Detecting Toxic Spans with spaCy
Introduction
An expression is toxic if it uses rude, disrespectful, or unreasonable language that is likely to make someone leave a discussion. Toxic language can be short like “idiot” or longer like “your ‘posts’ are as usual ignorant of reality”.
We will use the SpanCategorizer
from spaCy
to detect toxic spans. For illustration we will use a well-researched dataset. The present article focuses on the spaCy configuration and usage.
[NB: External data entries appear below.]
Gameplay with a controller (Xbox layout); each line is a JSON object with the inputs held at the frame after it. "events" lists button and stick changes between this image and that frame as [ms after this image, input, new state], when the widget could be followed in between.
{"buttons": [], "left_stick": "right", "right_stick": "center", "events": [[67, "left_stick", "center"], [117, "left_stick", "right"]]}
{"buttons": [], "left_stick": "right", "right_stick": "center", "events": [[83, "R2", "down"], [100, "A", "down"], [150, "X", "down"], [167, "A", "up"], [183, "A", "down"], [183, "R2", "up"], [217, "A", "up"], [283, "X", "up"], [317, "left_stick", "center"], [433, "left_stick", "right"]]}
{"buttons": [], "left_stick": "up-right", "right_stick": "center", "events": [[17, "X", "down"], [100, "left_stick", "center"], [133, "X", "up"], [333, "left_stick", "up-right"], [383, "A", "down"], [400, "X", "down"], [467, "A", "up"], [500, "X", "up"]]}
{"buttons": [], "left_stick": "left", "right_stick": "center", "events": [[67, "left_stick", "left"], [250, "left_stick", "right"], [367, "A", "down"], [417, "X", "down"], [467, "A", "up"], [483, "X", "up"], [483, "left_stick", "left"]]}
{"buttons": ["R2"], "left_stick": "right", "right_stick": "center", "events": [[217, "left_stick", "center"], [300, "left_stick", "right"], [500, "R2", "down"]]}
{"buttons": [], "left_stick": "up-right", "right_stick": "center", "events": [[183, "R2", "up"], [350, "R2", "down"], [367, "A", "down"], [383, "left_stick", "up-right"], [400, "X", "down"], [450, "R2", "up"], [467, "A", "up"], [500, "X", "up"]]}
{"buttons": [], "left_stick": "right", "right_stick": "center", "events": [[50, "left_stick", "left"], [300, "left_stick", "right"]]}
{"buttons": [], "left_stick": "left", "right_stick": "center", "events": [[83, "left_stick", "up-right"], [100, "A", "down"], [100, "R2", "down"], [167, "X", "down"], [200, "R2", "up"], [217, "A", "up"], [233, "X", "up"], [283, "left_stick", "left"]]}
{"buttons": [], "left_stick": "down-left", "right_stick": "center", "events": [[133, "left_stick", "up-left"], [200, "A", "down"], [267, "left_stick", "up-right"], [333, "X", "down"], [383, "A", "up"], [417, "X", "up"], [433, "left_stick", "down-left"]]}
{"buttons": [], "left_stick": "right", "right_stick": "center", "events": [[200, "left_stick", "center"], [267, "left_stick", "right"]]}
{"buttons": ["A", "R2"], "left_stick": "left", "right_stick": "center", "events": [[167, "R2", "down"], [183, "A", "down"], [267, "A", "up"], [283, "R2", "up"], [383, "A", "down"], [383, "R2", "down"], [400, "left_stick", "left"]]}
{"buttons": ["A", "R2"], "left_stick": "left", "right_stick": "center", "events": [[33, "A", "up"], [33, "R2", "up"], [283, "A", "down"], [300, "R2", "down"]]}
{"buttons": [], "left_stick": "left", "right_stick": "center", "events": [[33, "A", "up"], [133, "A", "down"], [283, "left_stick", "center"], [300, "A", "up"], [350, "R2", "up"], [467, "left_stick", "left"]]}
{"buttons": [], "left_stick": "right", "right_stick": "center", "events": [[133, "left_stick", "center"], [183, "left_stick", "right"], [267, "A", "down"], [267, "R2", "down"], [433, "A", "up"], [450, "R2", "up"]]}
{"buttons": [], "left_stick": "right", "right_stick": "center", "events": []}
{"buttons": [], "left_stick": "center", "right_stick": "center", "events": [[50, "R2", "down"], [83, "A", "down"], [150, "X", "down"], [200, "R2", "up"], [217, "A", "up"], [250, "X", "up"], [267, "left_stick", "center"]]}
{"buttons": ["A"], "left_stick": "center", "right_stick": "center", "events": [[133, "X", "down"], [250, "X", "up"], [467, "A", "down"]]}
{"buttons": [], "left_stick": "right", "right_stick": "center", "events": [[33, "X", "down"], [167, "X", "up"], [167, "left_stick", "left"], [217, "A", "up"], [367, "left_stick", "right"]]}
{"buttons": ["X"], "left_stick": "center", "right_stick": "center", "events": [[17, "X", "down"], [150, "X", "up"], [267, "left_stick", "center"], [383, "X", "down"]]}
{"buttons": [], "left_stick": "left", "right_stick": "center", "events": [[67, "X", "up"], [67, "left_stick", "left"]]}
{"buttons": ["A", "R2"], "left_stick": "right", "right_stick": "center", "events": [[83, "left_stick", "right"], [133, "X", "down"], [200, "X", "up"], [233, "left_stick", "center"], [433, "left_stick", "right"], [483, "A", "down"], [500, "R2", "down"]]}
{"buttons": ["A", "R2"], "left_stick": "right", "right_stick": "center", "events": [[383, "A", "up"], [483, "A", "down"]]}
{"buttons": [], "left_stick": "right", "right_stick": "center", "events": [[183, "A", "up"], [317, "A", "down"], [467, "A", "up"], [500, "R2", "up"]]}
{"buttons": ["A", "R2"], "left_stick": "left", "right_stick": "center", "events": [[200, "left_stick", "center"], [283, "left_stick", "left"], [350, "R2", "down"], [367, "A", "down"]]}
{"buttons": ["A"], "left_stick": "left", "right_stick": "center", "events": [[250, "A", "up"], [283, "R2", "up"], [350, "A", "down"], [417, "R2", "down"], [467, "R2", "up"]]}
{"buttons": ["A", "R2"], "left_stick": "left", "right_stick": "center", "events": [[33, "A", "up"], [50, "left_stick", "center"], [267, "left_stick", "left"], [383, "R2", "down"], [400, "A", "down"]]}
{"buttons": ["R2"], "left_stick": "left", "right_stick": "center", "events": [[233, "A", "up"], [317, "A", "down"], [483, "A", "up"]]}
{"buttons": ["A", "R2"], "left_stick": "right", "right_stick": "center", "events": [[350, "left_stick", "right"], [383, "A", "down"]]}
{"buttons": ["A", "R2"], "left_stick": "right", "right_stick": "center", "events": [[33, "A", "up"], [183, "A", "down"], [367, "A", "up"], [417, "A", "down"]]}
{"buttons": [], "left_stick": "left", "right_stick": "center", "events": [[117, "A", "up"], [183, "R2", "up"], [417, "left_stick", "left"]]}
Part two, “Custom evaluation of spans in spaCy”, focuses on integrating the metric calculations presented here as a scorer in the spaCy pipeline.
You can find the full code for this article tagged as release 1.0.0 at: https://github.com/ceesroele/toxic_spans
To download this release:
git clone https://github.com/ceesroele/toxic_spans.git —-branch v1.0.0
Categorizing spans
A span is a fragment of a text which we may label as belonging to some category. A text can consists of multiple spans which may have different labels. Spans are similar to Named Entity Recognition (NER).
However, in addition to tokens representing entities, spans may overlap: a word may be part of two different spans at the same time.
SpaCy contains a SpanCategorizer
since version 3.1. This is an element — briefly named spancat
— in the spaCy pipeline that can detect spans for which it has been trained.
Toxic spans dataset
We use the dataset from task 5 of SemEval2021. You can find a description of the task and a discussion of the outcome for different participants in “SemEval-2021 Task 5: Toxic Spans Detection” (2021) by John Pavlopoulos et al¹. The dataset and baseline code are available at github.
The dataset contains some ten thousand posts with annotations for toxic spans. These annotations consist of a list of all indexes of the characters of the post that are part of a toxic span.
Example from the CSV file containing the data:
“[11, 12, 13, 14, 16, 17, 18, 19, 20]”,you’re one sick puppy.
The character indexes 11 to 20 refer to “sick puppy”.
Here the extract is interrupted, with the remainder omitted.